Task item: Substitute "신생 기업" for every "스타트업" in the records below, and leave all other text as it is.

Task inputs section start

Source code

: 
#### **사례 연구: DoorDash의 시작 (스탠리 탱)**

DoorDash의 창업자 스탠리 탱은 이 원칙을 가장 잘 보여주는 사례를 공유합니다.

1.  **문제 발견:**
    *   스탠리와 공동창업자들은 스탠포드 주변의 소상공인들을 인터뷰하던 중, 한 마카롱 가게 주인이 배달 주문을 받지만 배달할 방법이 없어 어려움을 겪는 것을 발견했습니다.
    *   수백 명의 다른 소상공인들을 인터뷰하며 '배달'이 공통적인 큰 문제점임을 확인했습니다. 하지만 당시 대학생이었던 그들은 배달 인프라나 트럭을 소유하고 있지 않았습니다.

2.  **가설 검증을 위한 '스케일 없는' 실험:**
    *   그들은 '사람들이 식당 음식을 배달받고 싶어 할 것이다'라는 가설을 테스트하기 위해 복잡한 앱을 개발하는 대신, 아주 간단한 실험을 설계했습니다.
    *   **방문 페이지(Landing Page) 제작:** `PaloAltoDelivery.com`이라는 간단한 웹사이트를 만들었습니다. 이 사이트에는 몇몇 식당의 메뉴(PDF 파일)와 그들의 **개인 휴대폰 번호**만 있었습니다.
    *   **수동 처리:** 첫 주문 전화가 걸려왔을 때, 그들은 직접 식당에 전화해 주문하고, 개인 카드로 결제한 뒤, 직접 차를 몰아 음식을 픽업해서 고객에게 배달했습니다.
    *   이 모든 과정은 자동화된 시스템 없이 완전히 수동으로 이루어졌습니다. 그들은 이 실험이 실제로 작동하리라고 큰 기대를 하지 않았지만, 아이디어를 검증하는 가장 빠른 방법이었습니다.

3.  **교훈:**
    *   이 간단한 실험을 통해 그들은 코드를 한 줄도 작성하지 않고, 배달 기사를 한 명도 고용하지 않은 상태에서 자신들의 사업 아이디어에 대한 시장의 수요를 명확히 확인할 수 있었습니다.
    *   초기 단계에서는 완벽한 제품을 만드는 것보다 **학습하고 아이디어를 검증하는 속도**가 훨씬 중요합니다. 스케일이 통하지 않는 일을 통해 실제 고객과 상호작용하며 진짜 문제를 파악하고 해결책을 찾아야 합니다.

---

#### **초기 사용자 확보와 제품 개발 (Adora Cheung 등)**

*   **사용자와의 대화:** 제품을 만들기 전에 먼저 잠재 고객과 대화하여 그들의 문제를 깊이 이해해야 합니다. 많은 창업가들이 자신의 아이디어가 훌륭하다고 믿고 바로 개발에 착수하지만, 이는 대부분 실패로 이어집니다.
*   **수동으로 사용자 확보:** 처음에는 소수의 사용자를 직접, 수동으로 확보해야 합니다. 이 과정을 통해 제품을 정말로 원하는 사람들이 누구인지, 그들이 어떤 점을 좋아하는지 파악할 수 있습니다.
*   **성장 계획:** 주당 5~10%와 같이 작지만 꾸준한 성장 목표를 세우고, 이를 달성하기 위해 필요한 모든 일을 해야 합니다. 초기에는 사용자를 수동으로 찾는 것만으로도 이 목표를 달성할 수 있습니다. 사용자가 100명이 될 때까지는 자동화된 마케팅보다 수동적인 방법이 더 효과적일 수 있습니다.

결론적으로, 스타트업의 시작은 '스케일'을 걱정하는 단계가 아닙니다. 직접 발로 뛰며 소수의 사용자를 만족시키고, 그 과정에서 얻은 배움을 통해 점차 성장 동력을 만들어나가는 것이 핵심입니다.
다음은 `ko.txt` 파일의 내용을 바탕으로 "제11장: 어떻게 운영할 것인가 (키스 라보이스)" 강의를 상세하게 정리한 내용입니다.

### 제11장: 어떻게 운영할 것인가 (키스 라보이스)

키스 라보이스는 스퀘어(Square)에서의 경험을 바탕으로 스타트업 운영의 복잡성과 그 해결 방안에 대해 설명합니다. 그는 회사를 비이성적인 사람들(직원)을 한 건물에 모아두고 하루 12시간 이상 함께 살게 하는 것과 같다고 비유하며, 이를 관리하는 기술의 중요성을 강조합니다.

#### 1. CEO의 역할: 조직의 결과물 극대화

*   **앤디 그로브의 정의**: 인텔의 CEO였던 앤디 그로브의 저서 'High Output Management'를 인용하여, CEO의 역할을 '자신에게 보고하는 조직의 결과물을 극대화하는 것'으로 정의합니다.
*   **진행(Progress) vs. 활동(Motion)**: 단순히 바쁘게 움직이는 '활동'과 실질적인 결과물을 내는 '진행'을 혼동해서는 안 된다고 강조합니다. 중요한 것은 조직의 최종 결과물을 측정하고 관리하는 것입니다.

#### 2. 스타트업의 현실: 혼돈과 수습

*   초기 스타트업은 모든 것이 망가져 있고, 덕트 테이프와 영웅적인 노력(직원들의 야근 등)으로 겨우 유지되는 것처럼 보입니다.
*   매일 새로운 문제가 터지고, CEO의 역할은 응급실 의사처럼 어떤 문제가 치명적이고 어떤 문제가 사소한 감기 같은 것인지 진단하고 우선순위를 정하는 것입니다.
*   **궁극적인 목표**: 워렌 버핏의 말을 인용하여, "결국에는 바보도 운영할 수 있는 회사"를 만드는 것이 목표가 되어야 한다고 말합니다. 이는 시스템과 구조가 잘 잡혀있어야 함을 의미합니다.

Task inputs section end

Reply to the task:
Source code

: 
#### **사례 연구: DoorDash의 시작 (스탠리 탱)**

DoorDash의 창업자 스탠리 탱은 이 원칙을 가장 잘 보여주는 사례를 공유합니다.

1.  **문제 발견:**
    *   스탠리와 공동창업자들은 스탠포드 주변의 소상공인들을 인터뷰하던 중, 한 마카롱 가게 주인이 배달 주문을 받지만 배달할 방법이 없어 어려움을 겪는 것을 발견했습니다.
    *   수백 명의 다른 소상공인들을 인터뷰하며 '배달'이 공통적인 큰 문제점임을 확인했습니다. 하지만 당시 대학생이었던 그들은 배달 인프라나 트럭을 소유하고 있지 않았습니다.

2.  **가설 검증을 위한 '스케일 없는' 실험:**
    *   그들은 '사람들이 식당 음식을 배달받고 싶어 할 것이다'라는 가설을 테스트하기 위해 복잡한 앱을 개발하는 대신, 아주 간단한 실험을 설계했습니다.
    *   **방문 페이지(Landing Page) 제작:** `PaloAltoDelivery.com`이라는 간단한 웹사이트를 만들었습니다. 이 사이트에는 몇몇 식당의 메뉴(PDF 파일)와 그들의 **개인 휴대폰 번호**만 있었습니다.
    *   **수동 처리:** 첫 주문 전화가 걸려왔을 때, 그들은 직접 식당에 전화해 주문하고, 개인 카드로 결제한 뒤, 직접 차를 몰아 음식을 픽업해서 고객에게 배달했습니다.
    *   이 모든 과정은 자동화된 시스템 없이 완전히 수동으로 이루어졌습니다. 그들은 이 실험이 실제로 작동하리라고 큰 기대를 하지 않았지만, 아이디어를 검증하는 가장 빠른 방법이었습니다.

3.  **교훈:**
    *   이 간단한 실험을 통해 그들은 코드를 한 줄도 작성하지 않고, 배달 기사를 한 명도 고용하지 않은 상태에서 자신들의 사업 아이디어에 대한 시장의 수요를 명확히 확인할 수 있었습니다.
    *   초기 단계에서는 완벽한 제품을 만드는 것보다 **학습하고 아이디어를 검증하는 속도**가 훨씬 중요합니다. 스케일이 통하지 않는 일을 통해 실제 고객과 상호작용하며 진짜 문제를 파악하고 해결책을 찾아야 합니다.

---

#### **초기 사용자 확보와 제품 개발 (Adora Cheung 등)**

*   **사용자와의 대화:** 제품을 만들기 전에 먼저 잠재 고객과 대화하여 그들의 문제를 깊이 이해해야 합니다. 많은 창업가들이 자신의 아이디어가 훌륭하다고 믿고 바로 개발에 착수하지만, 이는 대부분 실패로 이어집니다.
*   **수동으로 사용자 확보:** 처음에는 소수의 사용자를 직접, 수동으로 확보해야 합니다. 이 과정을 통해 제품을 정말로 원하는 사람들이 누구인지, 그들이 어떤 점을 좋아하는지 파악할 수 있습니다.
*   **성장 계획:** 주당 5~10%와 같이 작지만 꾸준한 성장 목표를 세우고, 이를 달성하기 위해 필요한 모든 일을 해야 합니다. 초기에는 사용자를 수동으로 찾는 것만으로도 이 목표를 달성할 수 있습니다. 사용자가 100명이 될 때까지는 자동화된 마케팅보다 수동적인 방법이 더 효과적일 수 있습니다.

결론적으로, 신생 기업의 시작은 '스케일'을 걱정하는 단계가 아닙니다. 직접 발로 뛰며 소수의 사용자를 만족시키고, 그 과정에서 얻은 배움을 통해 점차 성장 동력을 만들어나가는 것이 핵심입니다.
다음은 `ko.txt` 파일의 내용을 바탕으로 "제11장: 어떻게 운영할 것인가 (키스 라보이스)" 강의를 상세하게 정리한 내용입니다.

### 제11장: 어떻게 운영할 것인가 (키스 라보이스)

키스 라보이스는 스퀘어(Square)에서의 경험을 바탕으로 신생 기업 운영의 복잡성과 그 해결 방안에 대해 설명합니다. 그는 회사를 비이성적인 사람들(직원)을 한 건물에 모아두고 하루 12시간 이상 함께 살게 하는 것과 같다고 비유하며, 이를 관리하는 기술의 중요성을 강조합니다.

#### 1. CEO의 역할: 조직의 결과물 극대화

*   **앤디 그로브의 정의**: 인텔의 CEO였던 앤디 그로브의 저서 'High Output Management'를 인용하여, CEO의 역할을 '자신에게 보고하는 조직의 결과물을 극대화하는 것'으로 정의합니다.
*   **진행(Progress) vs. 활동(Motion)**: 단순히 바쁘게 움직이는 '활동'과 실질적인 결과물을 내는 '진행'을 혼동해서는 안 된다고 강조합니다. 중요한 것은 조직의 최종 결과물을 측정하고 관리하는 것입니다.

#### 2. 신생 기업의 현실: 혼돈과 수습

*   초기 신생 기업은 모든 것이 망가져 있고, 덕트 테이프와 영웅적인 노력(직원들의 야근 등)으로 겨우 유지되는 것처럼 보입니다.
*   매일 새로운 문제가 터지고, CEO의 역할은 응급실 의사처럼 어떤 문제가 치명적이고 어떤 문제가 사소한 감기 같은 것인지 진단하고 우선순위를 정하는 것입니다.
*   **궁극적인 목표**: 워렌 버핏의 말을 인용하여, "결국에는 바보도 운영할 수 있는 회사"를 만드는 것이 목표가 되어야 한다고 말합니다. 이는 시스템과 구조가 잘 잡혀있어야 함을 의미합니다.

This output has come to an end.